PROVIDED ENTRIES -
┏━━

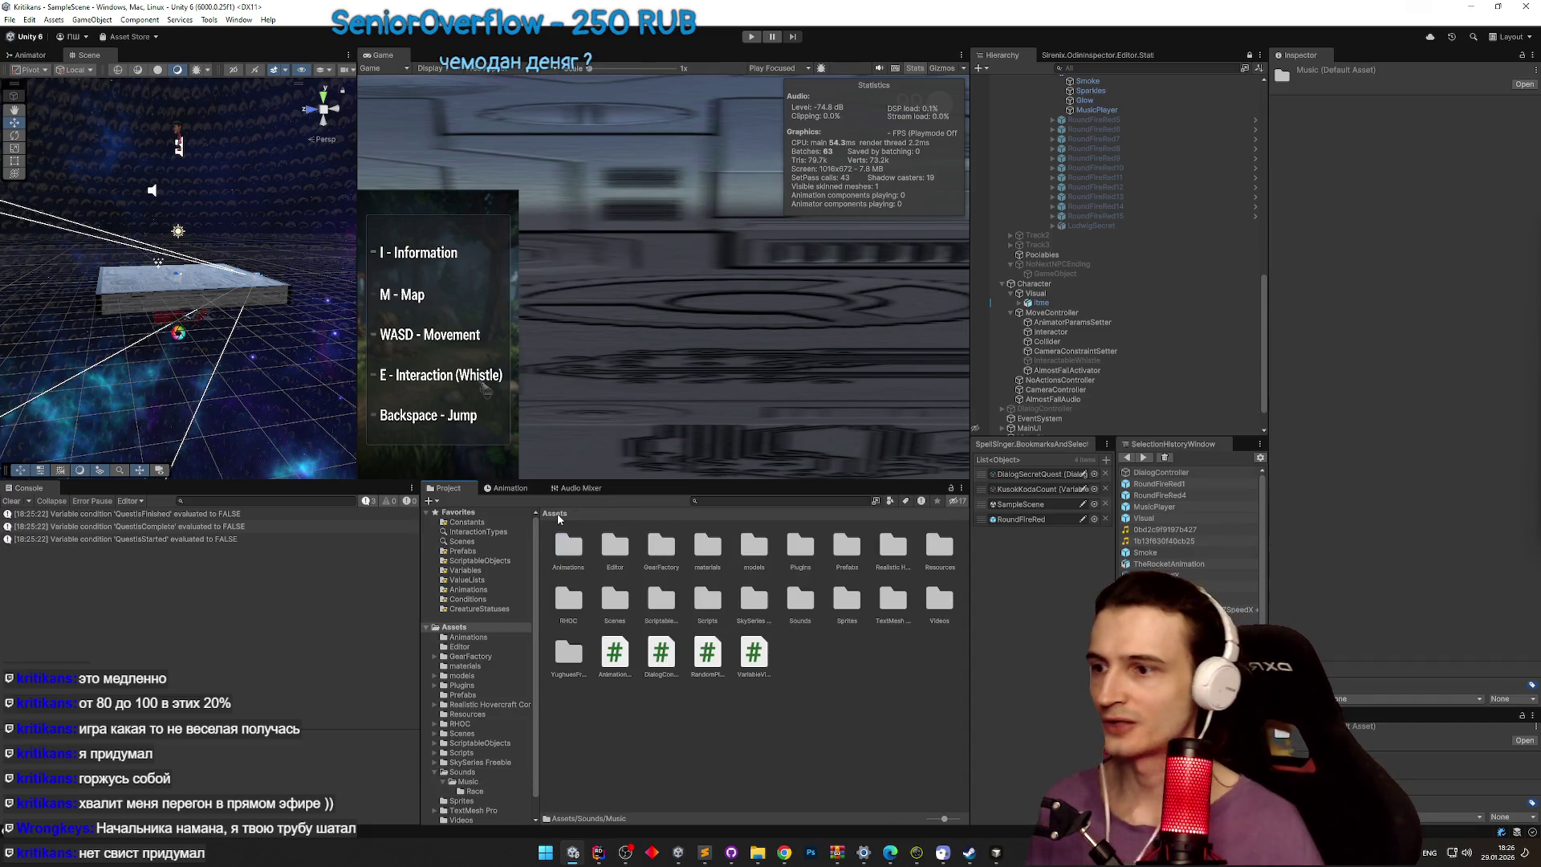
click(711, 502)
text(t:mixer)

┗━━
┏━━

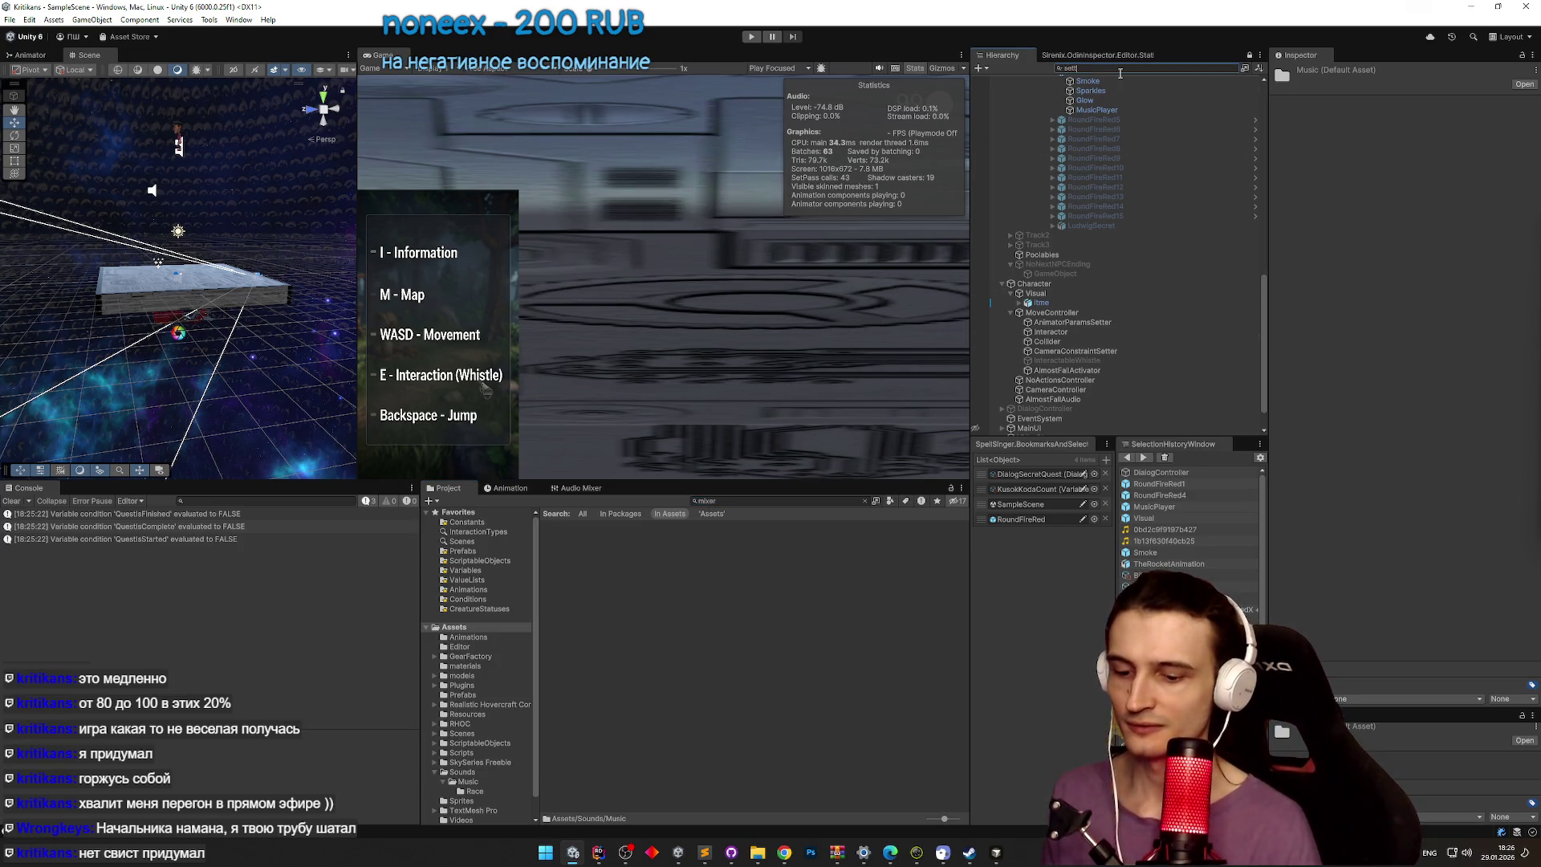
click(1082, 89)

┗━━
┏━━

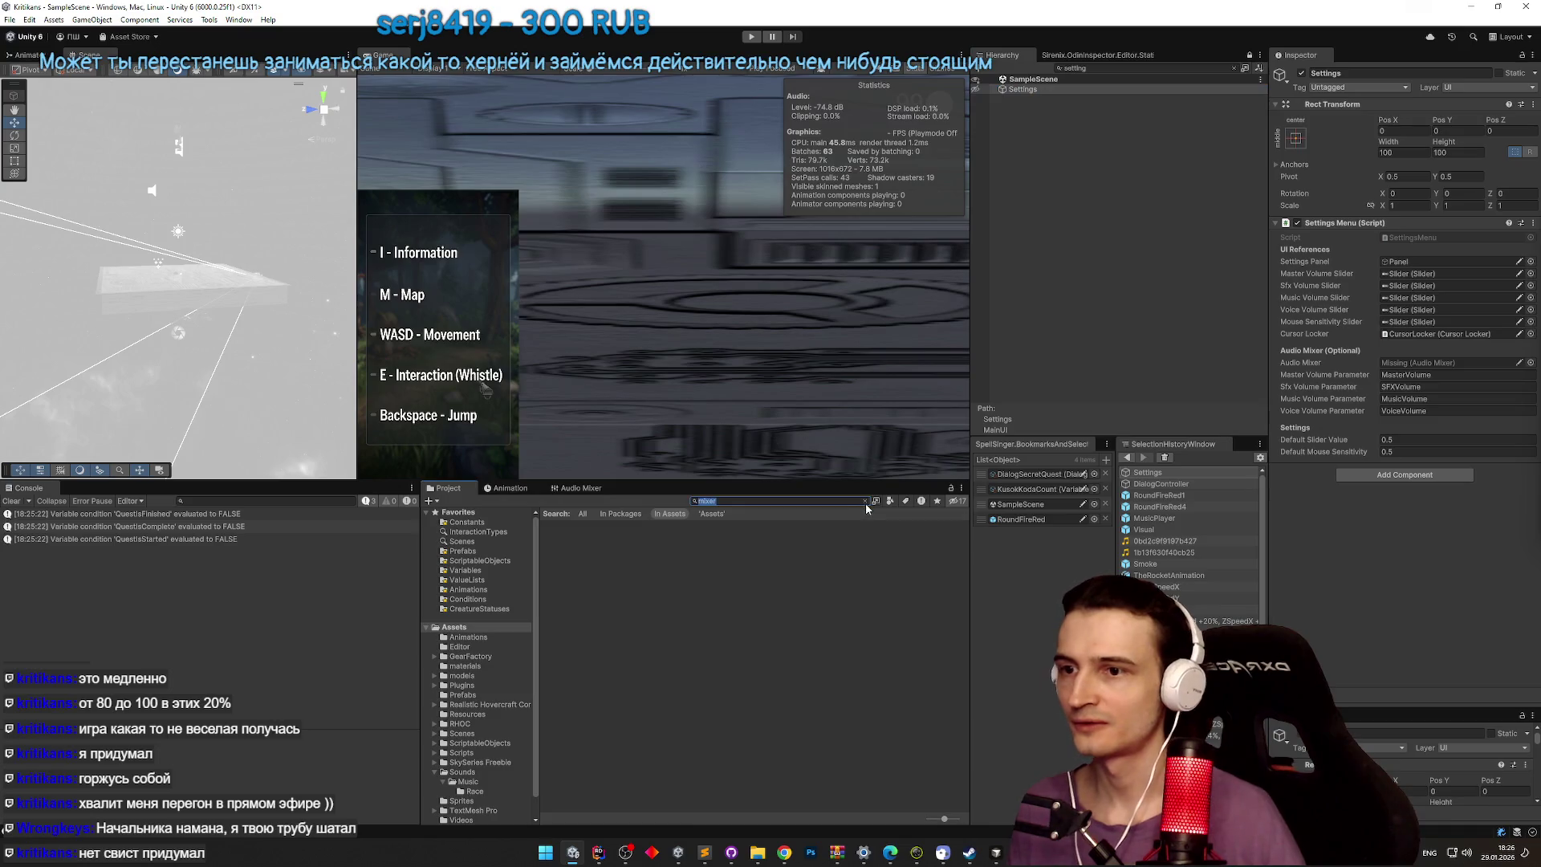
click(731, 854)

┗━━

EXERCISE -
Going through the listing above, count every line in which the word "click" occurs, and state only the count.

WRITTEN SOLUTION -
3